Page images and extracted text

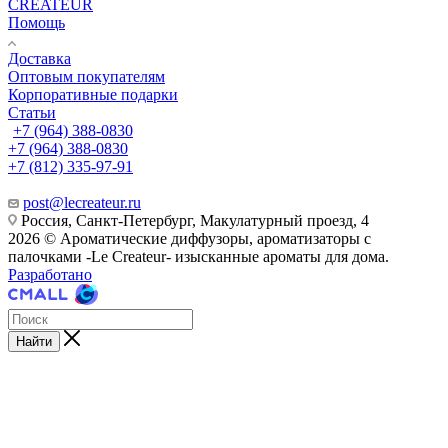
CREATEUR
Помощь
Доставка
Оптовым покупателям
Корпоративные подарки
Статьи
+7 (964) 388-0830
+7 (964) 388-0830
+7 (812) 335-97-91
post@lecreateur.ru
Россия, Санкт-Петербург, Макулатурный проезд, 4
2026 © Ароматические диффузоры, ароматизаторы с
палочками -Le Createur- изысканные ароматы для дома.
Разработано
Найти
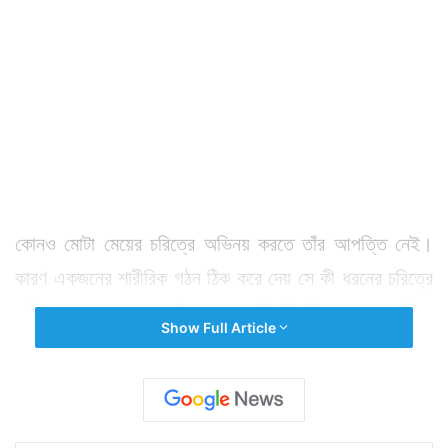
কোনও মোটা মেয়ের চরিত্রে অভিনয় করতে তাঁর আপত্তি নেই।
কারণ একজনের শারীরিক গঠন ঠিক করে দেয় সে কী ধরনের চরিত্রে
অভিনয় করতে পারে। তাঁর পক্ষে একটি ছিপছিপে মেয়ের চরিত্র
Show Full Article
পাওয়া সম্ভব নয়। তবে মোটা মেয়ের চরিত্রে অভিনয় করায়
আপত্তি না থাকলেও তাঁর আপত্তি একটি আছে। আপত্তি হল
মোটা মেয়েদের অনেক সময় হাসির উপাদান হিসাবে সিনেমায় তুলে
ধরা হয়। এমন কোনও চরিত্রে অভিনয়ে তিনি রাজি নন। একথা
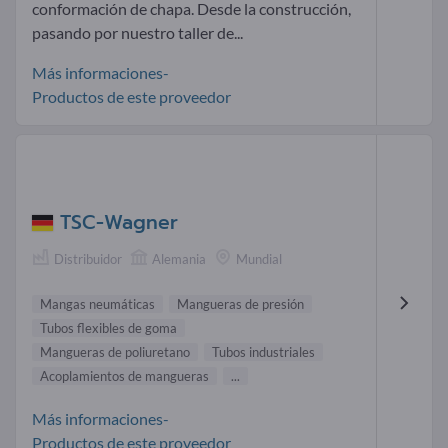
conformación de chapa. Desde la construcción,
pasando por nuestro taller de...
Más informaciones-
Productos de este proveedor
TSC-Wagner
Distribuidor
Alemania
Mundial
Mangas neumáticas
Mangueras de presión
Tubos flexibles de goma
Mangueras de poliuretano
Tubos industriales
Acoplamientos de mangueras
...
Más informaciones-
Productos de este proveedor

ASSIGNMENT
Return only the lines from the one containing "মোটা মেয়েদের অনেক" through the last line of the entries above, exactly as written and without pictures.

YOUR RESPONSE
মোটা মেয়েদের অনেক সময় হাসির উপাদান হিসাবে সিনেমায় তুলে
ধরা হয়। এমন কোনও চরিত্রে অভিনয়ে তিনি রাজি নন। একথা
conformación de chapa. Desde la construcción,
pasando por nuestro taller de...
Más informaciones-
Productos de este proveedor
TSC-Wagner
Distribuidor
Alemania
Mundial
Mangas neumáticas
Mangueras de presión
Tubos flexibles de goma
Mangueras de poliuretano
Tubos industriales
Acoplamientos de mangueras
...
Más informaciones-
Productos de este proveedor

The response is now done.